Is high-frequency trading driving a wholesale transformation of the job market on Wall Street? It certainly seems that way, given recent comments by industry executives who point to the insatiable demand for programmers who can build ultralow-latency automated trading platforms. What’s more, with all the media coverage of high-frequency trading, there is a growing awareness among college graduates with degrees in computer science and experience in statistical techniques that high-frequency trading firms are forward-thinking, collaborative and often highly profitable places to work.

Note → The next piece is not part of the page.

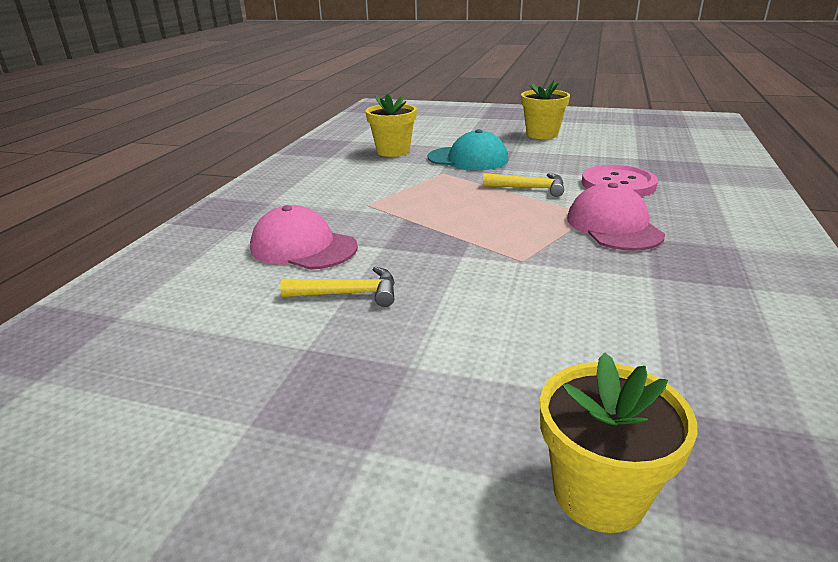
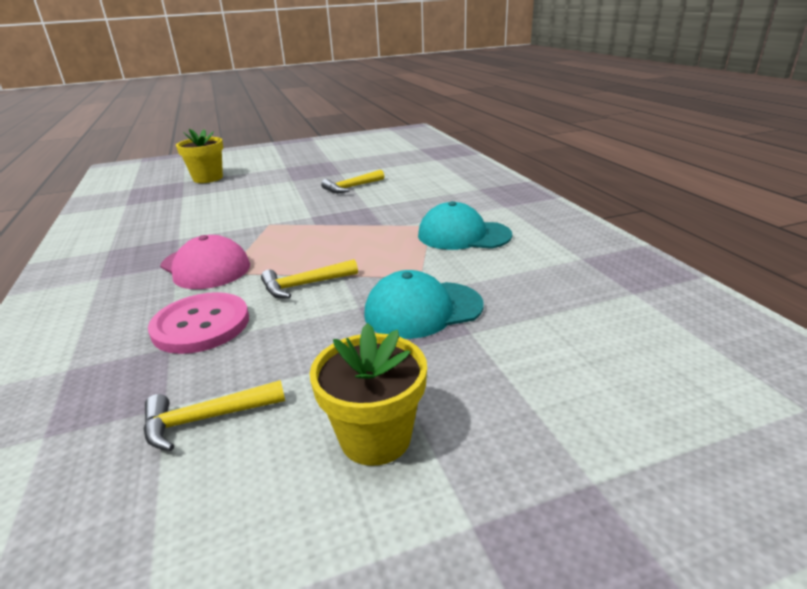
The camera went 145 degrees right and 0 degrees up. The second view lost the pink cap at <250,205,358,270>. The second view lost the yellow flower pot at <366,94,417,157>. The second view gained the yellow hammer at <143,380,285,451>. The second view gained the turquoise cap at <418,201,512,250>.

Meanwhile, though high-frequency trading is under the microscope at the SEC, more firms are getting in on the action. “People who used to be at Bear Stearns and Lehman Brothers are striking out on their own,” comments Graham Miller, CEO of Marketcetera, an open source software platform that is used to build automated trading strategies. “We’re seeing increases in investment in smaller hedge funds and stat arb strategies, so we do see a lot of growth in the middle and lower end of the market as well.”
But recruiters say the skills required by HFT firms are not easy to find. And that is why proprietary trading firms are recruiting on college campuses, crisscrossing the country from Cal Tech to M.I.T. Still, not all of the best and brightest minds will end up at HFT shops, says Peter Fraenkel, chief technology officer at New York-based Pragma Securities, an agency brokerage firm that develops algorithms and provides execution services for buy-side clients. People can’t even agree on a definition of “high-frequency trading,” he notes, so it’s difficult to say whether it’s taking over the job market.
“If you define ‘high-frequency trading’ as proprietary firms and market makers who use colocation and rapid high volume to eke out a marginal per-share profit that gets multiplied out because of sheer volume, people are not going to be changing their majors so they can participate in this great movement,” Fraenkel contends, though he acknowledges that there will be a “subtle rebalancing of who’s working on what on Wall Street.”
On the other hand, since these high-speed, high-volume firms are responsible for as much as two-thirds of the daily trading volume in U.S. equities, they inevitably are exercising a certain amount of clout over the direction of the markets and the skill sets required to compete. With investment banks not hiring as many quantitative analysts and financial engineers to build new exotic CDOs or CMOs, the job market for quants is tilting in favor of trading firms that conduct low-latency algorithmic trading.
According to Peter Kolm, deputy director of the mathematics and finance program at the NYU Courant Institute of Mathematical Sciences, hiring on the Street was dead in December 2008 and January ’09, and when it began to pick up slightly in February the job openings were with algo trading firms. “Whether it was proprietary trading or pure electronic trading, those were the firms that hired in February,” he recalls. While job postings rebounded slightly in April and May as other Wall Street companies started to hire, Kolm says, “For a certain period … these algo trading and high-frequency trading shops” dominated the employment landscape.
As a sign of the growing interest in working at high-frequency trading firms, Kolm relates, a three-day workshop on high-frequency finance and quantitative strategies held by the Courant Institute in June was sold out, and the institute is repeating the program this December in New York. Further, Courant is evolving its curriculum to cater to the new demands of buy-side firms, according to Kolm, who previously worked at Goldman Sachs Asset Management.
“We teach a course in algorithmic trading and quantitative strategies,” Kolm says, explaining that students are taught to work directly with tick data and learn various techniques to analyze large data sets, with an emphasis on modeling.
The question is: Will HFT firms continue to dominate hiring going forward, or is it just a bubble? “The buy side’s request for quants has continued to increase, and it will continue to increase,” Kolm asserts. “That is the way of the future.”